IN PERSON – 5-day Statistics Short Course
An intermediate 5-day course introducing several popular data mining approaches such as regression based methods (ridge and lasso regularized regression, regression splines), tree methods (random forests, boosted trees), and support vector machines, and their application to empirical data. The course combines lectures and hands-on practice using R.

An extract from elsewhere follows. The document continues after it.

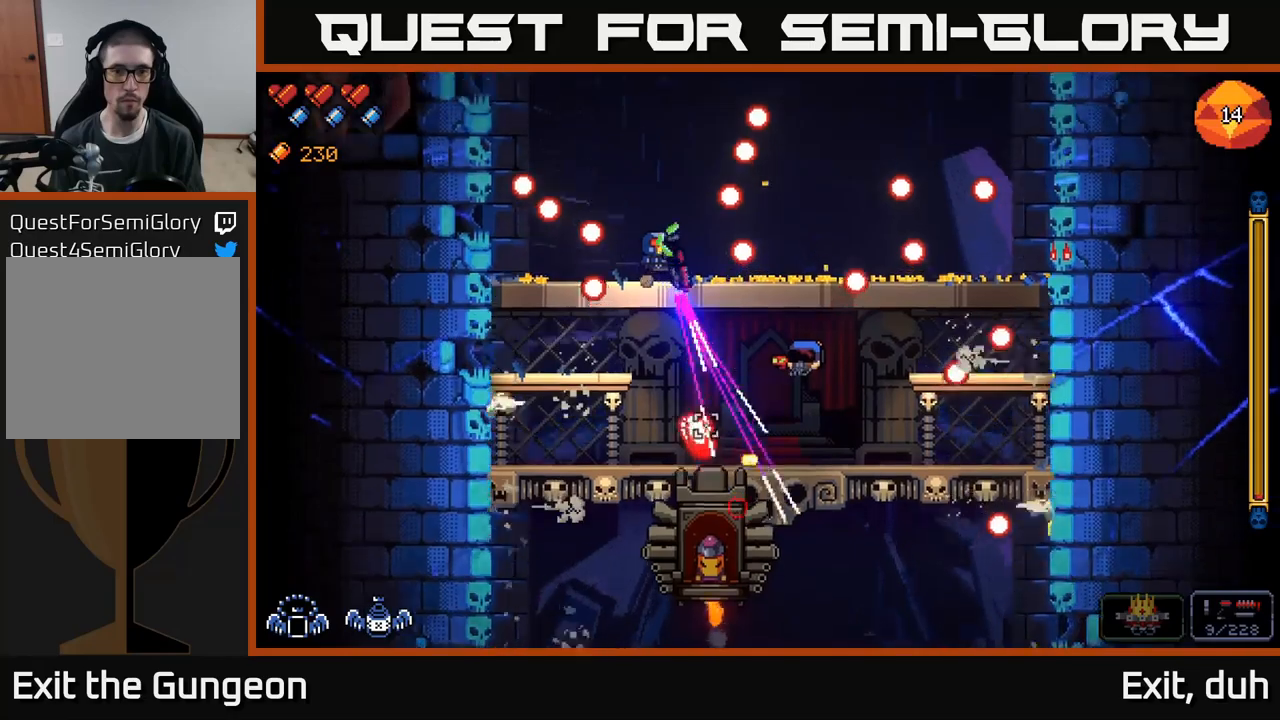
{"buttons": ["A", "R2"], "left_stick": "left", "right_stick": "down", "events": [[200, "left_stick", "left"], [400, "A", "down"]]}
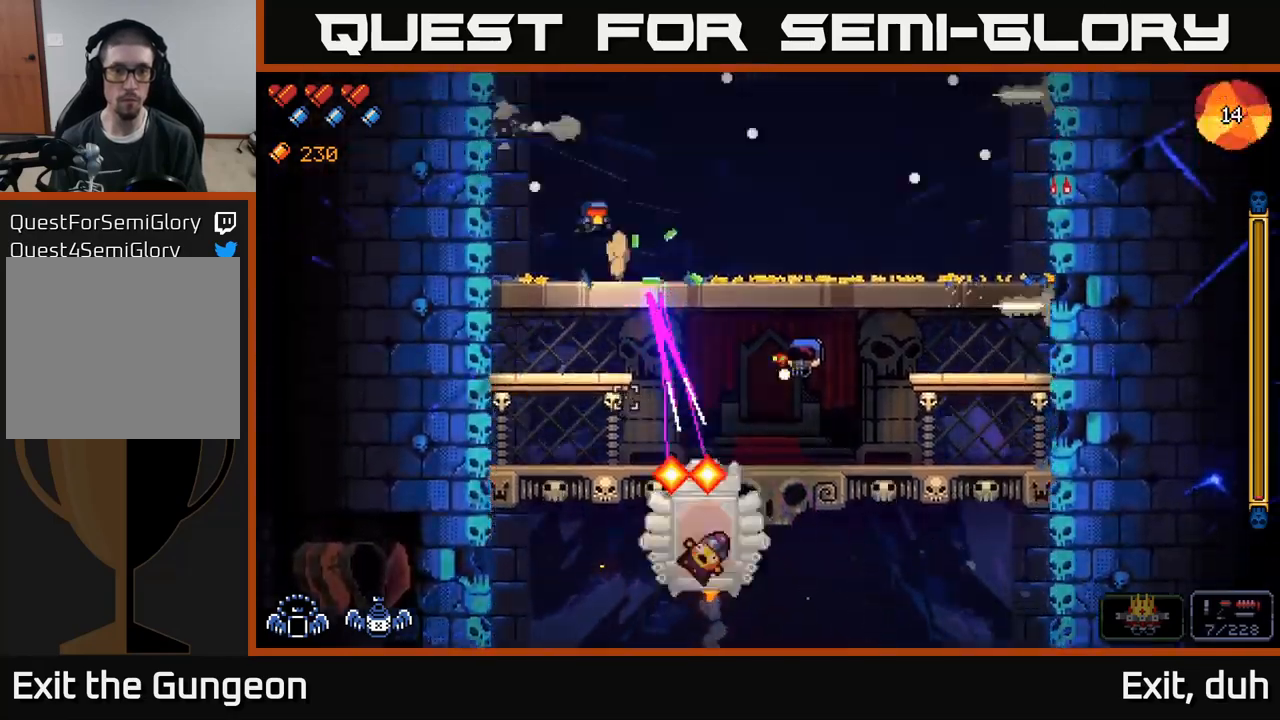
{"buttons": ["R2"], "left_stick": "center", "right_stick": "down-right", "events": [[67, "A", "up"], [250, "left_stick", "center"], [383, "right_stick", "down-right"]]}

- Review of linear regression and the least squares criterion
- Regularization methods (ridge regression, lasso, elastic net)
- Regression splines
- Prediction error and k-fold cross validation
- Tree methods to predict categorical or continuous outcomes (CART, random forest, boosting
- Support vector machines for classification
In the age of rapidly increasing data collection endeavors it has become more and more important to understand how to find structure in data, especially when substantive theory about structural relations between the collected variables is not yet fully developed. This short course starts with briefly outlining the key differences and similarities between standard parametric modeling (e.g., linear regression) and data mining approaches. The course provides basic insights into a number of popular methods such as regression methods (ridge regression and the lasso, regression splines), tree methods (CART, random forests, boosting), and support vector machines. The emphasis is on a conceptual understanding of these methods and their appropriate application to empirical data. Importantly, these methods are useful not only for large data collections, but also more generally for exploratory analyses when the substantive theory to design and fit suitable parametric models (e.g. SEM) is not available. Data mining (aka statistical learning) is used in a wide variety of fields including but not limited to public health, education, biology, and the different social sciences.
Participants are invited to discuss potential data mining applications to their particular field of interest during individual consultations with the instructor scheduled at the end of the second and third day.
Participants will receive an electronic copy of all course materials, including lecture slides, practice datasets, software scripts, relevant supporting documentation, and recommended readings. Participants will also have access to a video recording of the course.
Instructor: Gitta Lubke, Ph.D.
Gitta Lubke is a Full Professor in the Department of Psychology/Quantitative Area at the University of Notre Dame. Her research interests are in data mining and general latent variable modeling. In addition to the challenges of analysing complex human behavior such as psychiatric disorders, she is interested in the analysis of genetic data. Related areas of expertise include mixture models, twin models, multi-group factor analysis and measurement invariance, longitudinal analyses, and the analysis of categorical data.
APA Continuing Education Credits:
This course offers 29 hours of Continuing Education Credits. Stats Camp Foundation is approved by the American Psychological Association to sponsor continuing education for psychologists. Stats Camp Foundation maintains responsibility for this program and its content.
Materials, downloads, recorded course video viewable for up to one year.